**Artikel**:
────────────────────────────────────────

Suche

Hamas-Terroristen lassen am Sonntagmorgen im Gazastreifen Geiseln frei Hamas-Terroristen lassen am Sonntagmorgen im Gazastreifen Geiseln frei 

Pizzaballa: „Befreiung der Geiseln ist ein erster Schritt“

Die schrittweise Freilassung von Geiseln ist der erste Schritt zu einem Ende des andauernden Konflikts zwischen Israel und der Hamas. Dies erklärte der Lateinische Patriarch von Jerusalem, Kardinal Pierbattista Pizzaballa, am Samstag in einem Telefoninterview mit Radio Vatikan.

Andrea Tornielli – Vatikanstadt

Der ranghöchste katholische Kirchenführer im Heiligen Land forderte eine „nationale Perspektive“ für die Palästinenser und eine Intensivierung des interreligiösen Dialogs.

Interview

Was sagen Sie zu den Nachrichten der letzten Stunden?

„Die Tatsache, dass eine Einigung über die Freilassung zumindest eines Teils der Geiseln erzielt wurde, ist positiv, denn bis jetzt war der einzige Kommunikationskanal der militärische. Stattdessen ist dies ein erster Schritt zur Entspannung der internen und der internationalen Lage. Dies ist auch ein Weg, um andere als militärische Lösungen in Angriff zu nehmen: Ich meine Lösungen für die Beendigung des Konflikts.“

Kardinal Pizzaballa
Kardinal Pizzaballa

Auf die Nachricht von der Freilassung der Geiseln gab es unterschiedliche Reaktionen; zwar überwog Zufriedenheit, doch einige Kommentatoren glauben, dass die Verhandlungen selbst in gewisser Weise eine Niederlage bedeuten...

────────────────────────────────────────

**Bereitgestellte Daten**:
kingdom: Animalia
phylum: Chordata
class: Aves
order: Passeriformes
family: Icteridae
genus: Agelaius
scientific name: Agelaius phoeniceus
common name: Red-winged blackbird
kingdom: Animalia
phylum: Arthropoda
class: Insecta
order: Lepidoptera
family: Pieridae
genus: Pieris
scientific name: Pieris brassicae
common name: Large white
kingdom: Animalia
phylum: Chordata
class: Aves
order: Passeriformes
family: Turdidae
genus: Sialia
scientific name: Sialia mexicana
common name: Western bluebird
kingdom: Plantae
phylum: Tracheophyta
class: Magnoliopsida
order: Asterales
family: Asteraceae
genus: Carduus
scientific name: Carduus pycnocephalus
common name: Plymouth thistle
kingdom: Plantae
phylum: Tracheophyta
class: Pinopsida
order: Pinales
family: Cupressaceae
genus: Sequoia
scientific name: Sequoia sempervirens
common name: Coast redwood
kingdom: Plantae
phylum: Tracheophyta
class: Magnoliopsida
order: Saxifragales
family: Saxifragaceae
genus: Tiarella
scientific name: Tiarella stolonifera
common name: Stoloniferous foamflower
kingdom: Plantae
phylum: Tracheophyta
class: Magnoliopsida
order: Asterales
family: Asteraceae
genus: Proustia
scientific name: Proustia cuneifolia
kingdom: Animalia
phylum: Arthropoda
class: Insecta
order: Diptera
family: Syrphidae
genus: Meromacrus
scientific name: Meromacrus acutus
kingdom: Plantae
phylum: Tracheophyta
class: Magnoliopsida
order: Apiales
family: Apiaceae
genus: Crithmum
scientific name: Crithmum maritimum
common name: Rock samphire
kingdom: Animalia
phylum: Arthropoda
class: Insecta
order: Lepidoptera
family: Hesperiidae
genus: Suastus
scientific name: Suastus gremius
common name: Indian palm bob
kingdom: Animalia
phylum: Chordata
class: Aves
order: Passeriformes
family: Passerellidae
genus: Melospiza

────────────────────────────────────────

**Die Aufgaben**:
1. Zähl alle geografischen Namen auf, die im Artikel über Kardinal Pizzaballa vorkommen.
2. Schreib den Artikel über Kardinal Pizzaballa nach seinem letzten Satz weiter.
Die Einträge stammen aus einer anderen Quelle als der Artikel.

**Antworten je Aufgabe**:
1. Gazastreifen, Israel, Jerusalem, Vatikanstadt, Heiliges Land

2.
„Diejenigen, die - nennen wir sie die 'Falken' - den Frieden mit Sieg gleichsetzen wollen, mögen vielleicht so denken. Aber der Frieden, die Lösung des Konflikts, kann kein absoluter Sieg sein. Es gibt ihn nicht. Es ist also klar, dass die Lösung nicht allein dem Militär überlassen werden kann. Es ist klar, dass die Politik die Situation wieder in die Hand nehmen muss, vor allem Perspektiven geben muss, weil das Militär sie nicht hat. Es ist also klar, dass die Verhandlungen und die Freilassung von Geiseln die ersten Schritte sind, um dann Wege für politische Perspektiven für Gaza nach diesem Krieg zu beginnen. Das ist notwendig.“

„Die Lösung des Konflikts nicht.allein dem Militär überlassen“

Interview mit Kardinal Pizzaballa (Jerusalem) zum Gaza-Krieg

Es gibt Nachrichten, dass die Menschen, die aus dem nördlichen Teil des Gazastreifens vertrieben wurden, versuchen, in ihre – so ist anzunehmen – in den meisten Fällen zerstörten Häuser zurückzukehren. Was hat das zu bedeuten?

„Soweit ich das beurteilen kann, gibt es diese Möglichkeit noch nicht. Einige wollen zurückkehren, weil die Situation selbst im südlichen Gazastreifen, wo Millionen von Menschen zusammengepfercht sind, nicht einfach ist. Sie wollen also raus, das verstehe ich sehr gut. Selbst unsere Christen, die in einem kleinen Kirchengelände eingeschlossen sind, können es kaum schaffen. Aber solange es keine klare politische Perspektive und keine Klarheit über die nächsten Schritte gibt, ist das nicht möglich und kann sogar gefährlich sein.“

Freilassung der Israelin Maya Regev am Sonntagmorgen
Freilassung der Israelin Maya Regev am Sonntagmorgen

„Dieser Krieg ist ein klares Zeugnis dafür, dass die beiden Völker nicht zusammenleben können“

Wie kann der Terrorismus besiegt werden? Wie kann man eine Ideologie wie die der Hamas besiegen?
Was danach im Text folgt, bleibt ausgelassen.